* _Text for analysis_:
I wish I could get a straight answer out of the guy I am buying this 455 from. I have the date code (a281 - Jan. 28th 1971) but that's all. I just want the letter code (which he can't seem to find) so I can figure out which engine it is. Then I'd KNOW what heads it has. Or should have. Heck I don't even know if it's a 4bbl or 2bbl, I have been assuming it's a 2 but I saw that the 1971 Safari wagon came with both the 2 and 4bbl option on the 455. Big difference HP wise, 280 to 325. :confused


----------



## Instg8ter (Sep 28, 2010)

Does not really matter what the "Block" was originally, they are all basically the same casting within the same size groups except for the pre 65's and the post 75' 400's, and of course some of the HO and RA variations but even those blocks where for the most part STOCK blocks, heads cam and carb are where they got their HP. Since your going to build it, unless your looking for an engine that matches your build date or something, get the best deal on a virgin short block and have your machine shop check it for cracks, bore .030 over, align hone it and match a good set of heads, cam and carb to it and you can make between 400 and 600 HP even with a lowly 250 hp 73' 455 block on mainly stock parts depending on how deep your pockets are.

* _Brief A_: In all the entries, substitute "Lire la suite" for "Voir tout le texte" and give the entries again with nothing else changed.
The forum thread about the 455 engine has no connection to the entries that come next.

* _Available data_:
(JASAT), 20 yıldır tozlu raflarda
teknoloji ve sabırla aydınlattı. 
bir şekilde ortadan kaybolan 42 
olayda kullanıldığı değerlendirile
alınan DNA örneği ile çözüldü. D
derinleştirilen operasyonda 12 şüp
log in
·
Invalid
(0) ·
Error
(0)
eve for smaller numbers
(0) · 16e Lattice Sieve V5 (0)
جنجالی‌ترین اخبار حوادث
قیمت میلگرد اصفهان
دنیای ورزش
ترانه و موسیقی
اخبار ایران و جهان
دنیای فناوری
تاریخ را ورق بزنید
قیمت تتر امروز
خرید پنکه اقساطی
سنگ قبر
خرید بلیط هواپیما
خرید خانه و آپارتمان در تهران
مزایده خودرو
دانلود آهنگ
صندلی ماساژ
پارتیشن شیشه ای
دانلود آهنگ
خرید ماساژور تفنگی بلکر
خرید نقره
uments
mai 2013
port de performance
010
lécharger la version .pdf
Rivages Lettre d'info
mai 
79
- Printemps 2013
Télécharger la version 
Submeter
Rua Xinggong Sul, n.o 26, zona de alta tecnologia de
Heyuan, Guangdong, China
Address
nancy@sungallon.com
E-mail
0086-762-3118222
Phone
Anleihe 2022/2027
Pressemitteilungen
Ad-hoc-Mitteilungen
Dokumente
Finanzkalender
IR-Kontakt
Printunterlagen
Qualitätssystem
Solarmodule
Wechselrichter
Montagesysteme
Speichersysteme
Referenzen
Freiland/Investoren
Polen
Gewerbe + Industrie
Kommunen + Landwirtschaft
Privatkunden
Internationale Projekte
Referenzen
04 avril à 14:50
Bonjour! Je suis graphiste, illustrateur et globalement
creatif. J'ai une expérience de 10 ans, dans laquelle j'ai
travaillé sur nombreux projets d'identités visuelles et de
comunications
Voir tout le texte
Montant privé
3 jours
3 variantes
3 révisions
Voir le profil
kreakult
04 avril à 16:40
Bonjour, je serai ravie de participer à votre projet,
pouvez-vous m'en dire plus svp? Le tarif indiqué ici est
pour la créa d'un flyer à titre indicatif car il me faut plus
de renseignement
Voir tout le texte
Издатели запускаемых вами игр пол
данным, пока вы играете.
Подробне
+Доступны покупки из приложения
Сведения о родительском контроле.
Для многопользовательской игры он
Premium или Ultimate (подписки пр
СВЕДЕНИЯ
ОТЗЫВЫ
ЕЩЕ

* _Brief B_: From the 455 engine thread, copy the passage from "Does not really" up to and including "your pockets are.".

* _Answer A_:
(JASAT), 20 yıldır tozlu raflarda
teknoloji ve sabırla aydınlattı. 
bir şekilde ortadan kaybolan 42 
olayda kullanıldığı değerlendirile
alınan DNA örneği ile çözüldü. D
derinleştirilen operasyonda 12 şüp
log in
·
Invalid
(0) ·
Error
(0)
eve for smaller numbers
(0) · 16e Lattice Sieve V5 (0)
جنجالی‌ترین اخبار حوادث
قیمت میلگرد اصفهان
دنیای ورزش
ترانه و موسیقی
اخبار ایران و جهان
دنیای فناوری
تاریخ را ورق بزنید
قیمت تتر امروز
خرید پنکه اقساطی
سنگ قبر
خرید بلیط هواپیما
خرید خانه و آپارتمان در تهران
مزایده خودرو
دانلود آهنگ
صندلی ماساژ
پارتیشن شیشه ای
دانلود آهنگ
خرید ماساژور تفنگی بلکر
خرید نقره
uments
mai 2013
port de performance
010
lécharger la version .pdf
Rivages Lettre d'info
mai 
79
- Printemps 2013
Télécharger la version 
Submeter
Rua Xinggong Sul, n.o 26, zona de alta tecnologia de
Heyuan, Guangdong, China
Address
nancy@sungallon.com
E-mail
0086-762-3118222
Phone
Anleihe 2022/2027
Pressemitteilungen
Ad-hoc-Mitteilungen
Dokumente
Finanzkalender
IR-Kontakt
Printunterlagen
Qualitätssystem
Solarmodule
Wechselrichter
Montagesysteme
Speichersysteme
Referenzen
Freiland/Investoren
Polen
Gewerbe + Industrie
Kommunen + Landwirtschaft
Privatkunden
Internationale Projekte
Referenzen
04 avril à 14:50
Bonjour! Je suis graphiste, illustrateur et globalement
creatif. J'ai une expérience de 10 ans, dans laquelle j'ai
travaillé sur nombreux projets d'identités visuelles et de
comunications
Lire la suite
Montant privé
3 jours
3 variantes
3 révisions
Voir le profil
kreakult
04 avril à 16:40
Bonjour, je serai ravie de participer à votre projet,
pouvez-vous m'en dire plus svp? Le tarif indiqué ici est
pour la créa d'un flyer à titre indicatif car il me faut plus
de renseignement
Lire la suite
Издатели запускаемых вами игр пол
данным, пока вы играете.
Подробне
+Доступны покупки из приложения
Сведения о родительском контроле.
Для многопользовательской игры он
Premium или Ultimate (подписки пр
СВЕДЕНИЯ
ОТЗЫВЫ
ЕЩЕ

* _Answer B_:
Does not really matter what the "Block" was originally, they are all basically the same casting within the same size groups except for the pre 65's and the post 75' 400's, and of course some of the HO and RA variations but even those blocks where for the most part STOCK blocks, heads cam and carb are where they got their HP. Since your going to build it, unless your looking for an engine that matches your build date or something, get the best deal on a virgin short block and have your machine shop check it for cracks, bore .030 over, align hone it and match a good set of heads, cam and carb to it and you can make between 400 and 600 HP even with a lowly 250 hp 73' 455 block on mainly stock parts depending on how deep your pockets are.